Write out only the lines from the line that holds "right shoulder: (217, 187)" to the end of the listing below, inclusive, with the pictures omitted.

--- START ---

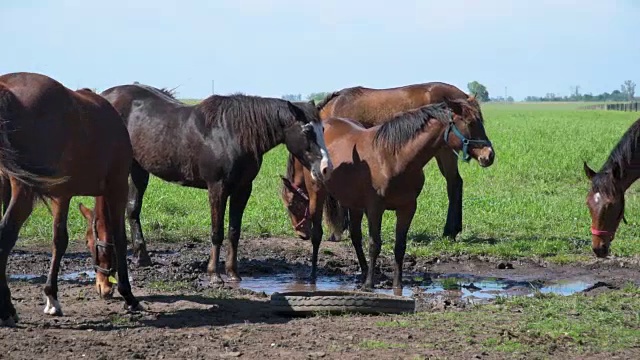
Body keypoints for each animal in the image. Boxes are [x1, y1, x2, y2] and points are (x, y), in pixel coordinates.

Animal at [0, 72, 139, 326]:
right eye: (88, 243)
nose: (104, 288)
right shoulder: (117, 188)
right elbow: (120, 239)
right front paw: (129, 295)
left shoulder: (61, 196)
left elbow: (59, 240)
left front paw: (51, 297)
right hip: (24, 190)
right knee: (6, 236)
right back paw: (6, 309)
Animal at [99, 83, 336, 284]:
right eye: (307, 131)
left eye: (323, 130)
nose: (326, 168)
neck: (232, 134)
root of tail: (104, 96)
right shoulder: (217, 187)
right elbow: (217, 231)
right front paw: (214, 274)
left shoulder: (243, 189)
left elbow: (234, 231)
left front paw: (233, 272)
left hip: (138, 168)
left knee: (132, 210)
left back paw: (143, 258)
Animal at [280, 82, 496, 242]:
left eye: (291, 205)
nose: (301, 235)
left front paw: (341, 230)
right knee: (455, 184)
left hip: (445, 152)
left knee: (453, 184)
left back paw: (449, 230)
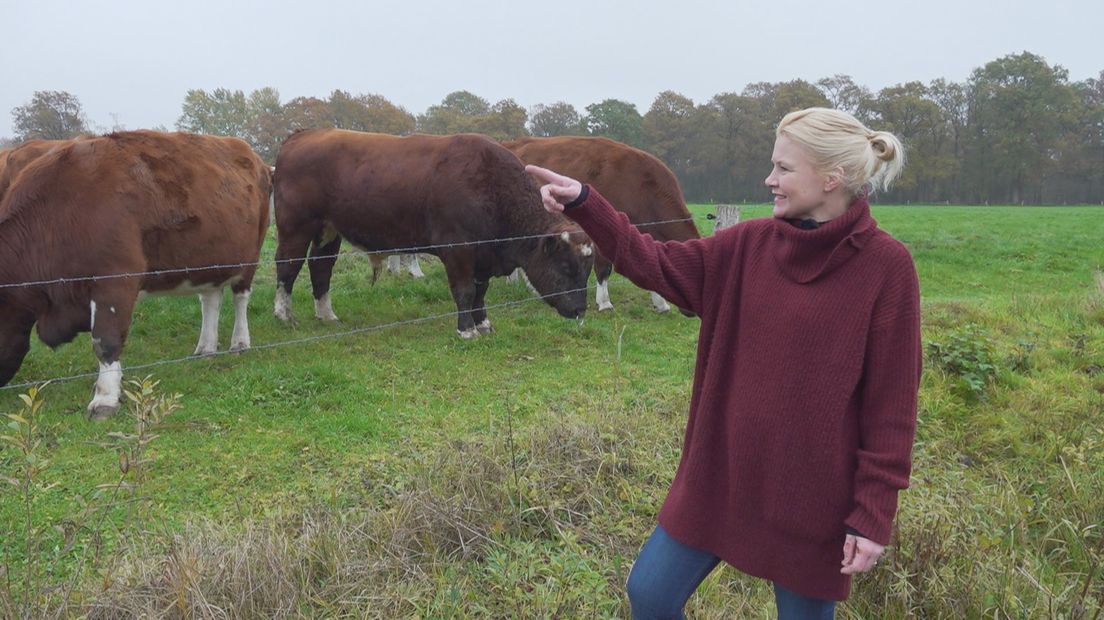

--- END ---

**RESPONSE BELOW:**
right shoulder: (217, 187)
right elbow: (217, 231)
right front paw: (214, 274)
left shoulder: (243, 189)
left elbow: (234, 231)
left front paw: (233, 272)
left hip: (138, 168)
left knee: (132, 210)
left back paw: (143, 258)
Animal at [280, 82, 496, 242]:
left eye: (291, 205)
nose: (301, 235)
left front paw: (341, 230)
right knee: (455, 184)
left hip: (445, 152)
left knee: (453, 184)
left back paw: (449, 230)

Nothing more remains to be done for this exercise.